Semalam judul itu harus diperdebatkan dulu. Bang Eel hanya ingin yakin dengan kata ”Membunuh”. Saya katakan jelas itu pembunuhan. Mula-mula soal penemuan koper. Polisi Polsek Telagapinggir yang pertama mendapat laporan sempat memberi keterangan pada Ferdy yang beruntung sekali kebetulan sedang berada di sana. Ferdy mendapat foto koper merah muda itu dalam mobil patroli dibawa dari TKP ke Polresta. Polisi itu juga memberi keterangan dugaan isi koper tersebut mayat. Dia memang tak membukanya, karena penemuan itu segera dilimpahkan ke Polresta. Ferdy juga mengunjungi TKP berdasarkan info dari petugas polisi Polsek Telagapinggir itu.
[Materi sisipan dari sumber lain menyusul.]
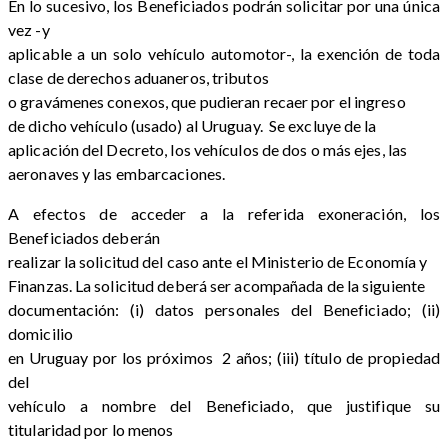
En lo sucesivo, los Beneficiados podrán solicitar por una única
vez -y
aplicable a un solo vehículo automotor-, la exención de toda
clase de derechos aduaneros, tributos
o gravámenes conexos, que pudieran recaer por el ingreso
de dicho vehículo (usado) al Uruguay. Se excluye de la
aplicación del Decreto, los vehículos de dos o más ejes, las
aeronaves y las embarcaciones.
A efectos de acceder a la referida exoneración, los
Beneficiados deberán
realizar la solicitud del caso ante el Ministerio de Economía y
Finanzas. La solicitud deberá ser acompañada de la siguiente
documentación: (i) datos personales del Beneficiado; (ii)
domicilio
en Uruguay por los próximos 2 años; (iii) título de propiedad
del
vehículo a nombre del Beneficiado, que justifique su
titularidad por lo menos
”Kayak dibuang di tempat yang sengaja agar cepat ditemukan,” kata Ferdy. Humas Polresta yang semalam dikonfirmasi mengiyakan penemuan tersebut tapi belum mau beri keterangan lebih lengkap. ”Tunggu besok saja. Tapi betul soal koper merah itu. Itu memang milik korban,” katanya.
Dan itu cukup.
Malam itu saya tidur di kantor. Selain karena capek dan tegang, memastikan koran dicetak sampai mesin cetak berhenti, saya suruh Ferdy ajak anak dan istrtinya tidur di rumah kontrakan saya. Sampai dia dapat rumah kontrakan sendiri. Ia tak enak sama keluarga istrinya yang mereka tumpangi sejak pertama kali datang ke kota ini.